- _Parts of the exercise_
1. Which book does the Python programming course description list as its reference book?
2. Write the next part of the Python programming course description, starting right after its final line.

- _Extract provided_
AN INTRODUCTION TO PROGRAMMING (PYTHON)

AN INTRODUCTION TO PROGRAMMING (PYTHON)

Gianluca Rossi

Instructional goals

The aim of the course is to introduce the concept of computational problem and automatic solving through the design, analysis and implementation of computationally efficient algorithmic solutions in a high level programming language. At the end of the course the student will be able to find solutions to simple computational problems in the form of programs and will be able to evaluate their efficiency. To this aim, will be introduced the concepts underlying any high-level programming language: data types; conditional control structures and instructions; file management; exceptions and memory management. Several lectures will be devoted to: object-oriented programming methodology; libraries for data science oriented applications; libraries for big data manipulation.

Intended learning outcomes

Knowledge and understanding: the student will acquire the fundamentals of the computational method; he will be introduced to the basic algorithms, data structures and the methods to evaluate the efficiency of the algorithms; he will learn the principles of programming languages with particular reference to the Python language. Applying knowledge and understanding: the student will acquire the ability to analyze simple computational problems; he will be able to describe the problem by using suitable formalism; he will be able to find an efficient algorithmic solution and code it by using the Python language. Making judgments: the student will acquire the ability to solve new computational problems by transferring the known techniques to the new domain. Communication skills: The student will be able to interact about a computational problem with non-experts. Learning skills: the student will be ready to continue his training to keep up to date on technological evolution.

Course Contents

Automatic resolution of problems; algorithms and programs; computational models; programming languages​​; types of programming languages​​; imperative languages​​; the structure of a program; simple and structured data types; variables; control structures; functions; recursion; input output; elementary data structures; object programming; useful libraries.

Reference Books

Allen B. Downey (2016). Think Python: How to Think Like a Computer Scientist 2nd Edition. O'Reilly Media.

Teaching Methods

Theoretical frontal lessons with computer exercises.

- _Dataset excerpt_
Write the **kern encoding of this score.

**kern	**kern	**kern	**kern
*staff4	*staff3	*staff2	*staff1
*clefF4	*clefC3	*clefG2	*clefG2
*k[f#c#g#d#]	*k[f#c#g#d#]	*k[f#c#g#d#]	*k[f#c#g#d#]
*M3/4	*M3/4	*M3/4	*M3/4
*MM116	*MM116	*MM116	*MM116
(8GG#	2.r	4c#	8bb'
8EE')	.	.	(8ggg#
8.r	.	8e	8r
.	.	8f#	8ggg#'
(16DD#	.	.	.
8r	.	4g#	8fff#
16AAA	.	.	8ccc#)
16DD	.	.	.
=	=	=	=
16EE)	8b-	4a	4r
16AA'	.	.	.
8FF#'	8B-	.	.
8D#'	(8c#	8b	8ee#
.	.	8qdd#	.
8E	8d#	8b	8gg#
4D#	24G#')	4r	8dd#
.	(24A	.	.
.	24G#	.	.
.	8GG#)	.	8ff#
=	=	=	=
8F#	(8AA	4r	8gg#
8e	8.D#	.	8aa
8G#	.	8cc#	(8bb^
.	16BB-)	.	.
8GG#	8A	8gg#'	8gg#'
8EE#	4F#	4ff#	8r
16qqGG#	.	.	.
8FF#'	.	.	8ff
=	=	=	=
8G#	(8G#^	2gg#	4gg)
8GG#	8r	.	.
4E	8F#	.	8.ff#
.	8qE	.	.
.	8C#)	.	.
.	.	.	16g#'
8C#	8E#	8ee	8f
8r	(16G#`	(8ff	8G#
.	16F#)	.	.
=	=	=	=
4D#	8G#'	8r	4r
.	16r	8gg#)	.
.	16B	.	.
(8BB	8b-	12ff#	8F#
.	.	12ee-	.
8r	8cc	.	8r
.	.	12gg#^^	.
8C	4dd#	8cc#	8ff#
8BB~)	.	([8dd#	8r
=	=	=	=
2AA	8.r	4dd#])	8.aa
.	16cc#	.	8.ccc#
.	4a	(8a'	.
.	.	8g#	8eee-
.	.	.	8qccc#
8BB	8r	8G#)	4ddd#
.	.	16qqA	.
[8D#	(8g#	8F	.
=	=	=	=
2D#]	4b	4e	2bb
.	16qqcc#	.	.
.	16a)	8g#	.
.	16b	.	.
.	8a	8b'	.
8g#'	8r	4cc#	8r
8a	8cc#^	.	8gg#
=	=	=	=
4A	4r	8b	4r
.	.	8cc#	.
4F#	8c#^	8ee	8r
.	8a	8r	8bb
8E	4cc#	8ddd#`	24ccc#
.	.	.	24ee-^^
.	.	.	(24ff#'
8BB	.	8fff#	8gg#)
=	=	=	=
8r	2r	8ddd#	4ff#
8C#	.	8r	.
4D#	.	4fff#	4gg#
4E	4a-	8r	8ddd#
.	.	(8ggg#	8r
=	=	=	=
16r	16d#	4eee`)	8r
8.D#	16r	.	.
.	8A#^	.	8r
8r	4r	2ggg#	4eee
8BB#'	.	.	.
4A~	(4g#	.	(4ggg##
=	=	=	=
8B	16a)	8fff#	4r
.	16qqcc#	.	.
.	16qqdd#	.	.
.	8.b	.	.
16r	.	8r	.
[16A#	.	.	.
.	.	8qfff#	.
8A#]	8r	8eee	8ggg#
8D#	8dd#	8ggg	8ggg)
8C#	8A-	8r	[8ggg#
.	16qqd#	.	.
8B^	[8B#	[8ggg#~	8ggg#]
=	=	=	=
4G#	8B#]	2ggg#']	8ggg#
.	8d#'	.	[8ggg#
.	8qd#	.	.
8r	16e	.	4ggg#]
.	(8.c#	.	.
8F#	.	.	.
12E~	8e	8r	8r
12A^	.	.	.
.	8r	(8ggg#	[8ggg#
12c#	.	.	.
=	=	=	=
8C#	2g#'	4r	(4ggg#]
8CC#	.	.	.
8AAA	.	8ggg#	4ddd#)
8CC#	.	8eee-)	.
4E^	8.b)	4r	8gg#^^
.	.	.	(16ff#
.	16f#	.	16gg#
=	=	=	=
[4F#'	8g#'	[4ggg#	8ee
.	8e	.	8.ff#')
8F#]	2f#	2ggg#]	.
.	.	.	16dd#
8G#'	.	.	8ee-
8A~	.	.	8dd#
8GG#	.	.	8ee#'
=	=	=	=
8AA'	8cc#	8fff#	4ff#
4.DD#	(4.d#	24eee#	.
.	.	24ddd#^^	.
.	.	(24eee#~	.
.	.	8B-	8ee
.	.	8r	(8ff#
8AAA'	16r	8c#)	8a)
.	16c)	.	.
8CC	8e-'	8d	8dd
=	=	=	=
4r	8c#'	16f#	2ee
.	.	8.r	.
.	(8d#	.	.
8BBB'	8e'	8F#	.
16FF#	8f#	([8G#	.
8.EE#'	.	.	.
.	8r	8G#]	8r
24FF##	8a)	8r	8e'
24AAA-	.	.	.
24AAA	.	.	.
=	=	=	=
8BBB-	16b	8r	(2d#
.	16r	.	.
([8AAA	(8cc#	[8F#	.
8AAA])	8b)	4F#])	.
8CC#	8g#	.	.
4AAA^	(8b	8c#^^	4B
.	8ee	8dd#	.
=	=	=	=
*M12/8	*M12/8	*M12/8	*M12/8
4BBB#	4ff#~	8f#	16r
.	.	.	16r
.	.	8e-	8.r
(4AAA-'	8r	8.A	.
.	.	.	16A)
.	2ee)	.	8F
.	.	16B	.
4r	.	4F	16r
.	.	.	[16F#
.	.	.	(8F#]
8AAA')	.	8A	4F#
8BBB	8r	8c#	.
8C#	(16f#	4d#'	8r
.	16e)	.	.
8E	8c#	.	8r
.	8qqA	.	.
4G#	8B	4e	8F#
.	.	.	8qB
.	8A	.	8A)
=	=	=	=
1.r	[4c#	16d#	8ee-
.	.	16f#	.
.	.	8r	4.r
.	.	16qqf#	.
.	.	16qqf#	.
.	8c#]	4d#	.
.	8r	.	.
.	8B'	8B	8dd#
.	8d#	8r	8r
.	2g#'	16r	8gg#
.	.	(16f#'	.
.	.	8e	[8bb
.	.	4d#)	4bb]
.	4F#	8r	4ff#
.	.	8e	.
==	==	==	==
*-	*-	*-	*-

- _The replies_
1. Think Python: How to Think Like a Computer Scientist, 2nd Edition, by Allen B. Downey (2016), O'Reilly Media.

2.
Assessment Method

The student will be evaluated on the basis of the individual scores achieved on: - Written exam, this is divided into two parts that will take place on the same day. ---- The first part consists of a set of multiple choice questions that serve to establish the student's ability to analyze code written in the Python programming language from a syntactic, semantic and computational complexity point of view. A score ranging from 0 to 12 will be awarded. ---- In the second part it is assigned to the student a computational problem that she/he will have to solve by designing an algorithm and its coding in the Python programming language. This part is used to evaluate the student's ability in designing, coding and analyzing algorithmic solutions. A score ranging from 0 to 22 will be awarded. The scores of the two tests will be added together to obtain the final score of the written test. The failure to achieve at least the score of 18 will result in failure to pass the exam. - Oral exam. It focuses on a discussion of the written test to the aim of analyzing the ability of verbal synthesis and to establish whether during the written test the student has worked in complete autonomy. This part can assign up to 2 points to be added to those of the written test. However, the evidence of learning gaps during this phase can induce a negative evaluation up to, in extreme cases, the failure to pass the exam. Achieving 32 points will result in a score of 30/30 cum laude.

Thesis assignment criteria

Passing the exam Interest for the discipline

Week 1

The computational method: problem, model, algorithm, program. Introduction to Python programming language: the interpreter, variables, while loop operator and conditions, assignment operator, mathematical operations, data types, assignment and binding of variables; test operations; string operations; while loop and blocks via indentation.

Week 2

The print() and input() functions; the conversions from types; managing the program flow; checking the input to prevent user typing errors; the try...except structure and the error codes; string indexing and character operations; the len() function with input a string; the for loop structure.

Week 3

The range() function; the slicing operator on strings; the ord() and chr() functions. Defining new function in Python; assign a default values to function parameters. The methods in Python; string methods.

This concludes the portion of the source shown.